### ACTIVITY
Your answer must hold only the lines below from the line containing "Notifications over MQTT" through the line containing "couple of hours).", each reproduced exactly.

(Stored dataset items)
--- START ---

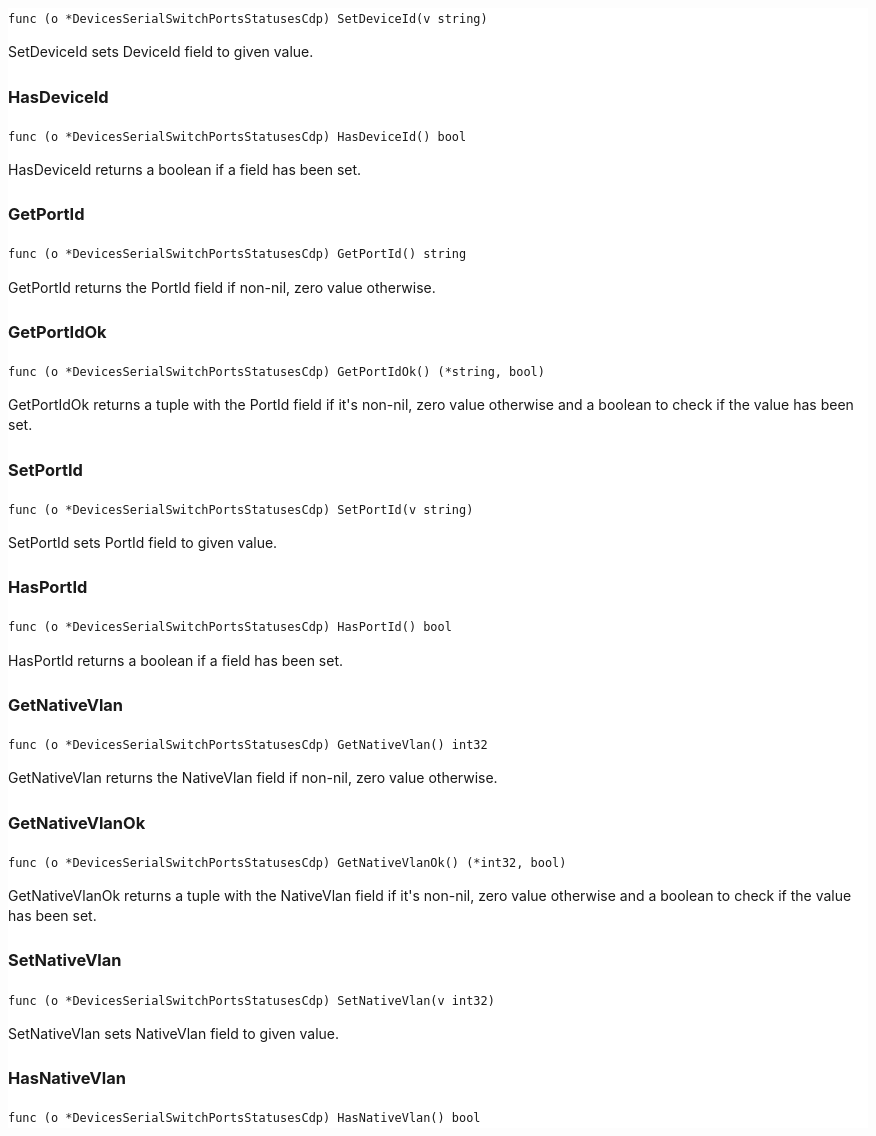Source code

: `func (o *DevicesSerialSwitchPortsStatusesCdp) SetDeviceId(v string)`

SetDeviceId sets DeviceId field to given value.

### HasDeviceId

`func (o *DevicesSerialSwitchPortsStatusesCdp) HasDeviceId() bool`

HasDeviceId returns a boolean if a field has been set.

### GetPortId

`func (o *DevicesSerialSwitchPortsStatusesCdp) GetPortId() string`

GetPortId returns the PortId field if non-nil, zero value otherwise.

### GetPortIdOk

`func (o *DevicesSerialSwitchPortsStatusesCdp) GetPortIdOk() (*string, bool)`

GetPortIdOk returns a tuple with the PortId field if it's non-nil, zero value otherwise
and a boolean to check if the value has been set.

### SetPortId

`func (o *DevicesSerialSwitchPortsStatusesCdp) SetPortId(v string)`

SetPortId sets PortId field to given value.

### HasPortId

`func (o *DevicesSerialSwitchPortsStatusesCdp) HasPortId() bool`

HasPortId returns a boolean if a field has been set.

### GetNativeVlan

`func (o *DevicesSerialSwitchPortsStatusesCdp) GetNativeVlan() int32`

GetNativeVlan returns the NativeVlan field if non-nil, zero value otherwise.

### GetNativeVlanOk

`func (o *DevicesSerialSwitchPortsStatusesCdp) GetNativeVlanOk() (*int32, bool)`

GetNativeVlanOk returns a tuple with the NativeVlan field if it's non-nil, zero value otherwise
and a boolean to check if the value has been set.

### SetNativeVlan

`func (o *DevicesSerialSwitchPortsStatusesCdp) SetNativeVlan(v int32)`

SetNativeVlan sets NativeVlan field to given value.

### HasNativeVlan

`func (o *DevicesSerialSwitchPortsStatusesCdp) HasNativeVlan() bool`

--- END ---
--- START ---

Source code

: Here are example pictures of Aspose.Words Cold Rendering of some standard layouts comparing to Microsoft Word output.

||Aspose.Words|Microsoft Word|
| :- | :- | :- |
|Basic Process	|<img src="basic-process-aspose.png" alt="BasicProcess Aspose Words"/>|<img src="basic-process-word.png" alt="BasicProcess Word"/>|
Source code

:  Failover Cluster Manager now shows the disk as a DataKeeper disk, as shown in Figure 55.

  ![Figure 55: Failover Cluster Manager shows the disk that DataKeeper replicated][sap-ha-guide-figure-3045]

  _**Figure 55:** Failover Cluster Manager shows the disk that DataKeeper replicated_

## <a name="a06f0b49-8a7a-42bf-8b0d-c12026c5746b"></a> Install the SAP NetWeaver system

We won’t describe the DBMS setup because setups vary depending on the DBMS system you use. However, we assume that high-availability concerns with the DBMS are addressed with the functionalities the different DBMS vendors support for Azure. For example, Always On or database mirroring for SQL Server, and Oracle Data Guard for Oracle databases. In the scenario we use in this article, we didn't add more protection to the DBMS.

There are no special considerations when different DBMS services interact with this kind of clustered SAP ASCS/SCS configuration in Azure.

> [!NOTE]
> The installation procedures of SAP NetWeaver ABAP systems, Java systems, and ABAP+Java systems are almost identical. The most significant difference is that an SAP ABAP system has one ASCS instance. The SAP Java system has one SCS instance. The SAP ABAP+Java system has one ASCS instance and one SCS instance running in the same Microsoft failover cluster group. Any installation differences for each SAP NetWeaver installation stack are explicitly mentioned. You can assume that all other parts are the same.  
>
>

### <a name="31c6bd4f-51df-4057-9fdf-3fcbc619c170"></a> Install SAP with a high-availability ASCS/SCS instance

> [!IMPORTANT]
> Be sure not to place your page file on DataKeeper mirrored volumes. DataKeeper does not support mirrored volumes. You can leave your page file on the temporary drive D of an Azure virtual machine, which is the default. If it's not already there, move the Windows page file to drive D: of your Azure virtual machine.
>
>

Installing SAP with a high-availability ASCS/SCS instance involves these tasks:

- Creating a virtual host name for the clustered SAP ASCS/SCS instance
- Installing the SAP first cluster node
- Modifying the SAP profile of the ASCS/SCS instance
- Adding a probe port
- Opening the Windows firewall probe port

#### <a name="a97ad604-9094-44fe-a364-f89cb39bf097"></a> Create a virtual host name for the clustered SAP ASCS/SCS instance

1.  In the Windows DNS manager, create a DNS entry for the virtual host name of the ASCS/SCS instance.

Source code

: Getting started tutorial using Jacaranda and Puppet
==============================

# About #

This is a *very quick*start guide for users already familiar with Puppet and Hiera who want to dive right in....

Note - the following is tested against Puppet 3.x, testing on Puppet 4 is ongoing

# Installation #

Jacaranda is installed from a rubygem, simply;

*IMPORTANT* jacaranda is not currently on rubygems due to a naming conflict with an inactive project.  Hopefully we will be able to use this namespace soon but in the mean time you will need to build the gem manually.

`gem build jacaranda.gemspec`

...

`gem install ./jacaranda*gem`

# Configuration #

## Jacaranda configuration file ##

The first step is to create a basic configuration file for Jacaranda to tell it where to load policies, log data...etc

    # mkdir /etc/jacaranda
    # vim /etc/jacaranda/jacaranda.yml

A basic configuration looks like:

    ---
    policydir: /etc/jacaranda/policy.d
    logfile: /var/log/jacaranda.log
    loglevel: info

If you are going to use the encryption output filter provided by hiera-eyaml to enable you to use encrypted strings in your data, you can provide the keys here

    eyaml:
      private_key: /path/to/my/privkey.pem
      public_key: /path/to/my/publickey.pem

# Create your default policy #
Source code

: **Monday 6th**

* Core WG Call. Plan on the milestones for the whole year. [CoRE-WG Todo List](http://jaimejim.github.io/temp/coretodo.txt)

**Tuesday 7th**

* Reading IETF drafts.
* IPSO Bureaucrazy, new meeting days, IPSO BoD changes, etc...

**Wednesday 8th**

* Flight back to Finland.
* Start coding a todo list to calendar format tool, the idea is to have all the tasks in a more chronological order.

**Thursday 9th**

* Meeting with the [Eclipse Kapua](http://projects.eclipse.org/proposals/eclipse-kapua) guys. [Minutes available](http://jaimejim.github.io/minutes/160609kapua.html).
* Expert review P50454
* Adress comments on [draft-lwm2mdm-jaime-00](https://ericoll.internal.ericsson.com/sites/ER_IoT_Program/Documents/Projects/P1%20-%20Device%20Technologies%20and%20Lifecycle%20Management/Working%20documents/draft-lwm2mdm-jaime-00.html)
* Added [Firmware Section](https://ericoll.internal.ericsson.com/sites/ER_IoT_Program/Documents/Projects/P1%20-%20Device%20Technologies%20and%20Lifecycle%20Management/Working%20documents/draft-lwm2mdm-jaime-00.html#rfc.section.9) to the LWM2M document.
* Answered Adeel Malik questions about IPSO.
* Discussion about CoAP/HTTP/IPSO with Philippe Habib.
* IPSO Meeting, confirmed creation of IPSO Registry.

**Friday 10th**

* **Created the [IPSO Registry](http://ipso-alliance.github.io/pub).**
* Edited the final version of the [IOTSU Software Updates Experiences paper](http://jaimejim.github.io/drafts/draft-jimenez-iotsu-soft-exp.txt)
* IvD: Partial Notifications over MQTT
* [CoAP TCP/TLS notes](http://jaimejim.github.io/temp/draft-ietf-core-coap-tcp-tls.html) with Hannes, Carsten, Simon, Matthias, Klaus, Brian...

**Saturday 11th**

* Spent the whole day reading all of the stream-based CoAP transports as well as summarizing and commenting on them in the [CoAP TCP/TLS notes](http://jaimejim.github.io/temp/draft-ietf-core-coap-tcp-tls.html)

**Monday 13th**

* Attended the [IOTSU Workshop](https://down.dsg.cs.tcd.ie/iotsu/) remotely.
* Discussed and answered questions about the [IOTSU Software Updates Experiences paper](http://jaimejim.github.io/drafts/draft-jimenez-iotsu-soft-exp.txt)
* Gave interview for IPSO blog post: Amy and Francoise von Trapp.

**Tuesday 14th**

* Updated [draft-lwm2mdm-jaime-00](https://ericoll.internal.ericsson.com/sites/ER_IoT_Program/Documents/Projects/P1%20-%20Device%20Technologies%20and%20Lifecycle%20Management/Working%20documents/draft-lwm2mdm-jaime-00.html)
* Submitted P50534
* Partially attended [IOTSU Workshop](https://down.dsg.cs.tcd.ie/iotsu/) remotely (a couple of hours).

--- END ---

### COMPLETED TASK
* IvD: Partial Notifications over MQTT
* [CoAP TCP/TLS notes](http://jaimejim.github.io/temp/draft-ietf-core-coap-tcp-tls.html) with Hannes, Carsten, Simon, Matthias, Klaus, Brian...

**Saturday 11th**

* Spent the whole day reading all of the stream-based CoAP transports as well as summarizing and commenting on them in the [CoAP TCP/TLS notes](http://jaimejim.github.io/temp/draft-ietf-core-coap-tcp-tls.html)

**Monday 13th**

* Attended the [IOTSU Workshop](https://down.dsg.cs.tcd.ie/iotsu/) remotely.
* Discussed and answered questions about the [IOTSU Software Updates Experiences paper](http://jaimejim.github.io/drafts/draft-jimenez-iotsu-soft-exp.txt)
* Gave interview for IPSO blog post: Amy and Francoise von Trapp.

**Tuesday 14th**

* Updated [draft-lwm2mdm-jaime-00](https://ericoll.internal.ericsson.com/sites/ER_IoT_Program/Documents/Projects/P1%20-%20Device%20Technologies%20and%20Lifecycle%20Management/Working%20documents/draft-lwm2mdm-jaime-00.html)
* Submitted P50534
* Partially attended [IOTSU Workshop](https://down.dsg.cs.tcd.ie/iotsu/) remotely (a couple of hours).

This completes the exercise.